- Verilen metin:
--------------------------------
Tam sekiz yıl önce, Türkiye’yi derinden sarsan bir askeri darbe girişimi yaşandı. Ülkenin demokrasisi en çetin imtihanlarından biri ile karşı karşıya iken 15 Temmuz 2016 gecesinde 250’den fazla masum vatandaş hayatını kaybetti ve 2.000’den fazla kişi yaralandı. Tanklar sokaklarda dolaşıyor, savaş uçakları şehirlerin üzerinde sonik patlama yapmak üzere alçak uçuş yapıyor ve askerler demokratik yollarla seçilmiş hükümeti savunmak üzere cesurca direnen sivillerin üzerine ateş açıyordu. Darbeciler Türkiye Büyük Millet Meclisini bombalayarak ve TRT binasına baskın yapıp Yurtta Sulh Konseyi imzalı darbe bildirisini okutarak ülke genelinde kaos ve korku yaratmışlardı. Fakat Türk halkı darbeye direnmek ve nihayetinde darbeyi engellemek için sokaklara dökülürken Avrupa, tepkilerinde rahatsız edici ve göze batan bir çifte standart sergiledi.
Her fırsatta Türkiye’ye insan haklarını hatırlatmaya kalkan ve demokrasinin öneminden bahseden AB ülkelerinden gelen ilk tepkiler oldukça ılımlı ve gecikmeli olmuştur. Demokratik yollarla seçilmiş bir hükümetin vahşice devrilmesini kınamakta tereddüt edilmesi yahut bu kınamanın gecikmesi, Avrupa dış politikasını derinden etkilemeye devam eden tutum ve önyargılara ilişkin önemli soruları gündeme getirmektedir. Demokrasi, insan hakları ve hukukun üstünlüğü gibi bu ülkelerin savunduğu ilkeler Türkiye söz konusu olduğunda rahatlıkla göz ardı edilmiştir. Bu tepki ya da daha doğrusu tepkisizlik, Avrupa’nın “Doğu”ya ve dolayısıyla Türkiye gibi ağırlıklı olarak Müslüman olan ülkelere yönelik algılarını tarihsel olarak şekillendiren köklü oryantalizmden ayrı tutulmamalıdır.
--------------------------------
- Verilen bilgiler:
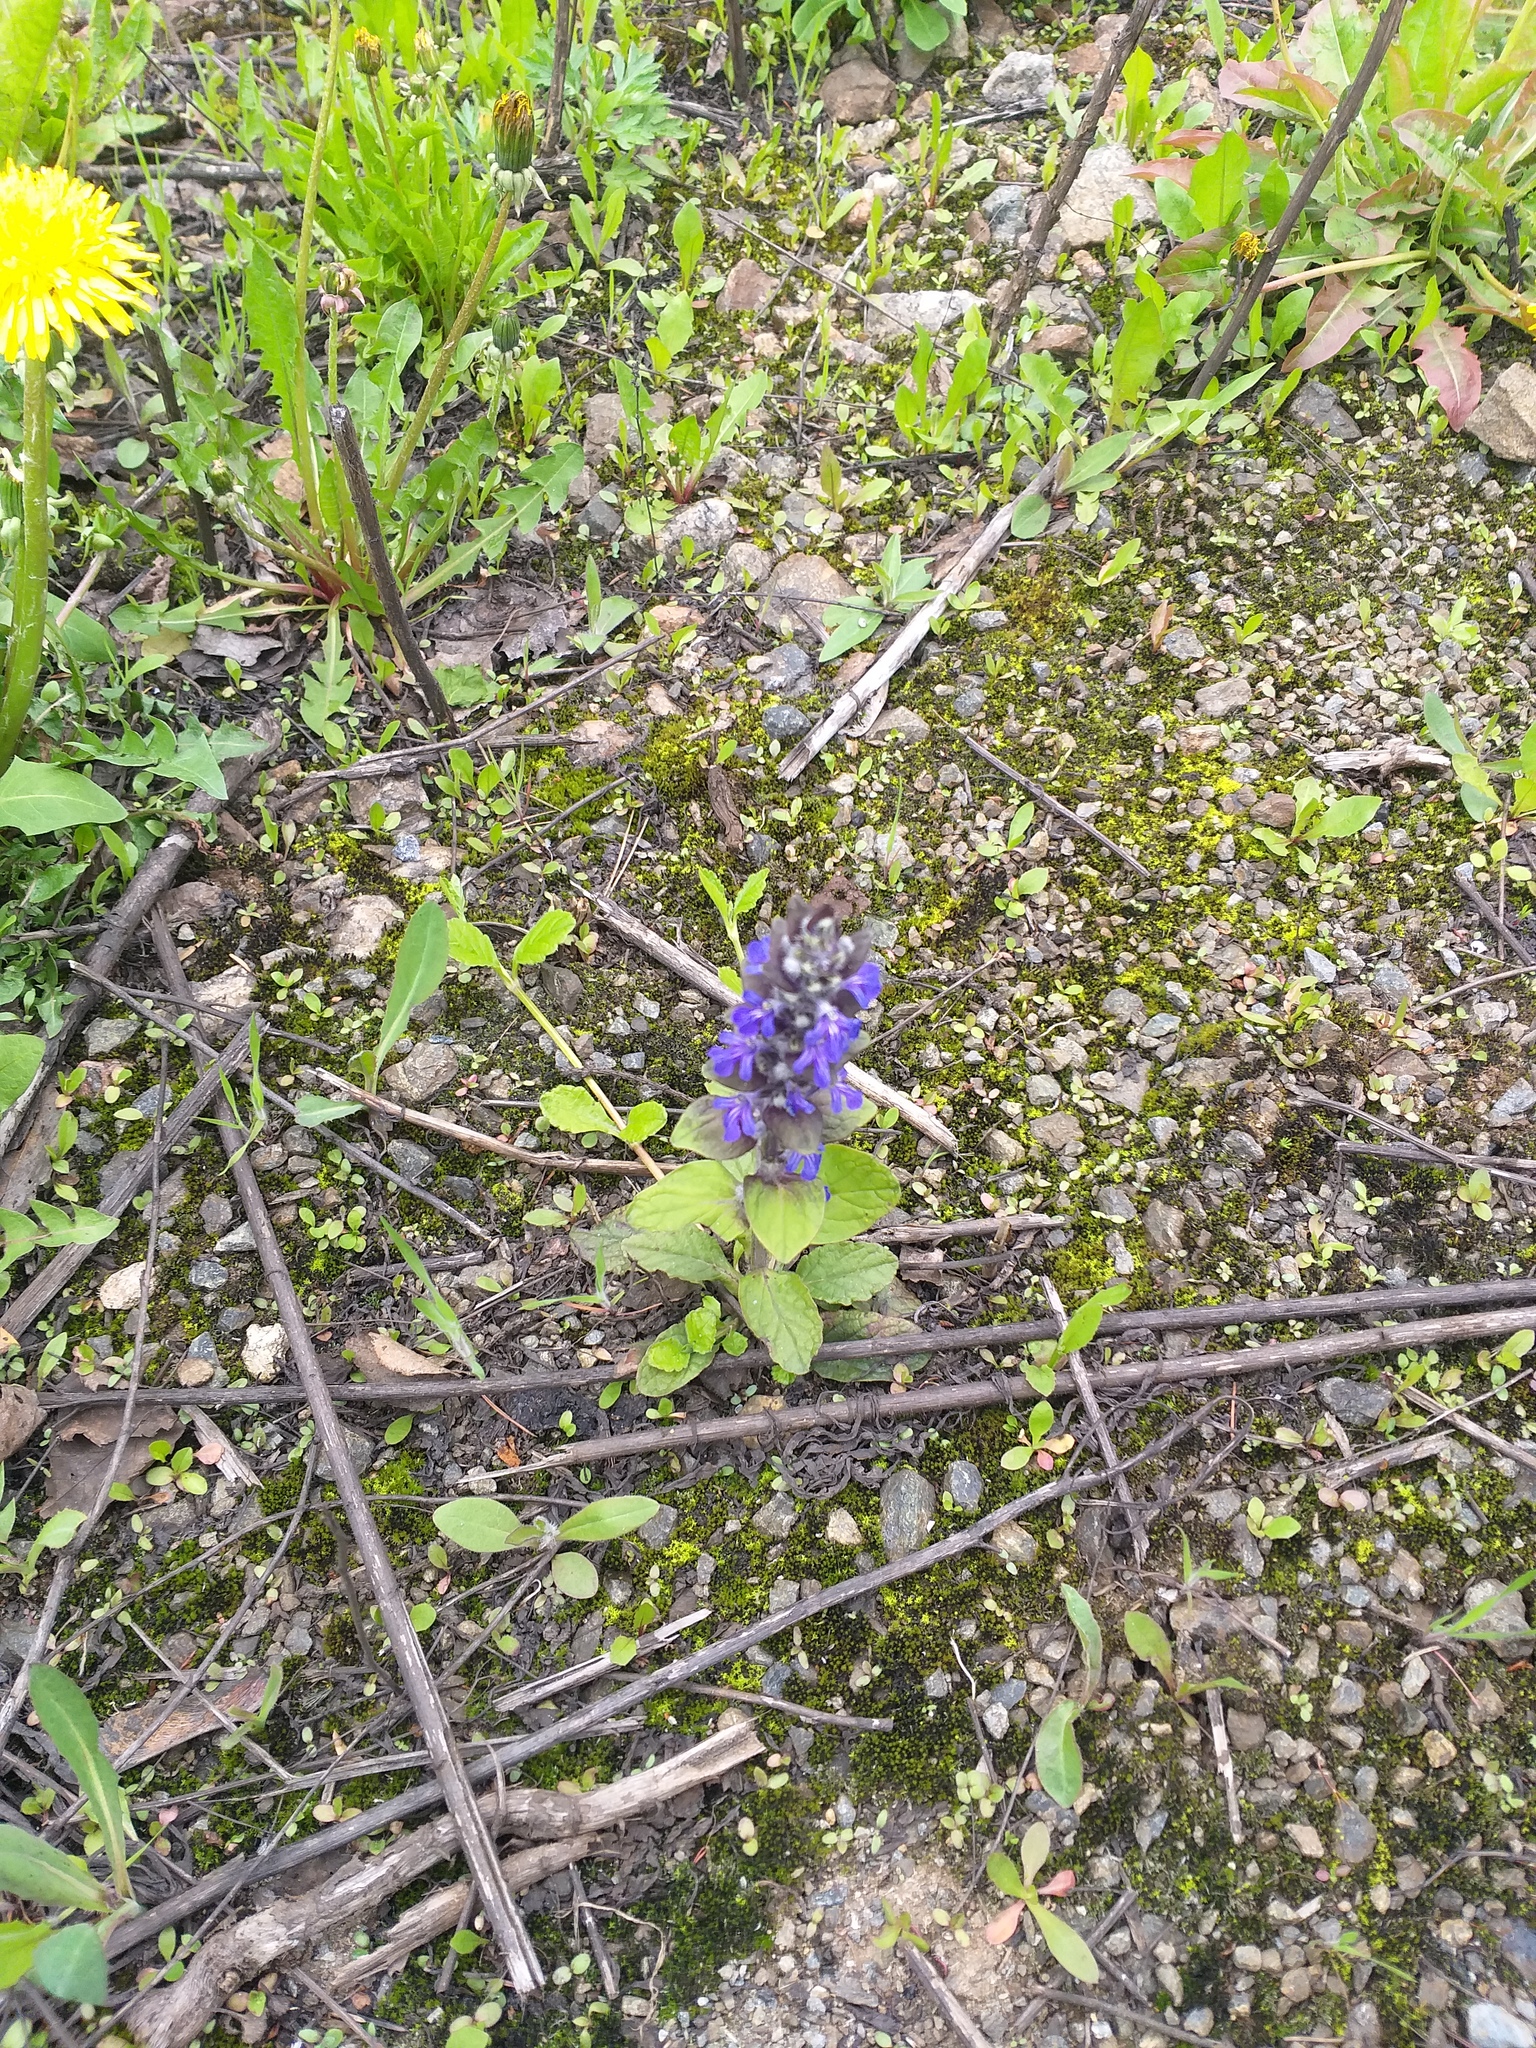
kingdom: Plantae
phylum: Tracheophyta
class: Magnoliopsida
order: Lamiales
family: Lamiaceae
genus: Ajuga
--------------------------------
- Yazılı talimat 1: Darbe girişimi hakkındaki metne göre 15 Temmuz 2016 gecesi kaç kişi yaralandı?
- Yazılı talimat 2: Lütfen darbe girişimi hakkındaki metnin "Her fırsatta Türkiye’ye" ile başlayıp "oryantalizmden ayrı tutulmamalıdır." ile biten kısmını hiç değiştirmeden tekrarlayın.
Girdiler başka bir kaynaktan alınmıştır.

- Yanıt 1: 2.000'den fazla kişi yaralandı.

- Yanıt 2:
Her fırsatta Türkiye’ye insan haklarını hatırlatmaya kalkan ve demokrasinin öneminden bahseden AB ülkelerinden gelen ilk tepkiler oldukça ılımlı ve gecikmeli olmuştur. Demokratik yollarla seçilmiş bir hükümetin vahşice devrilmesini kınamakta tereddüt edilmesi yahut bu kınamanın gecikmesi, Avrupa dış politikasını derinden etkilemeye devam eden tutum ve önyargılara ilişkin önemli soruları gündeme getirmektedir. Demokrasi, insan hakları ve hukukun üstünlüğü gibi bu ülkelerin savunduğu ilkeler Türkiye söz konusu olduğunda rahatlıkla göz ardı edilmiştir. Bu tepki ya da daha doğrusu tepkisizlik, Avrupa’nın “Doğu”ya ve dolayısıyla Türkiye gibi ağırlıklı olarak Müslüman olan ülkelere yönelik algılarını tarihsel olarak şekillendiren köklü oryantalizmden ayrı tutulmamalıdır.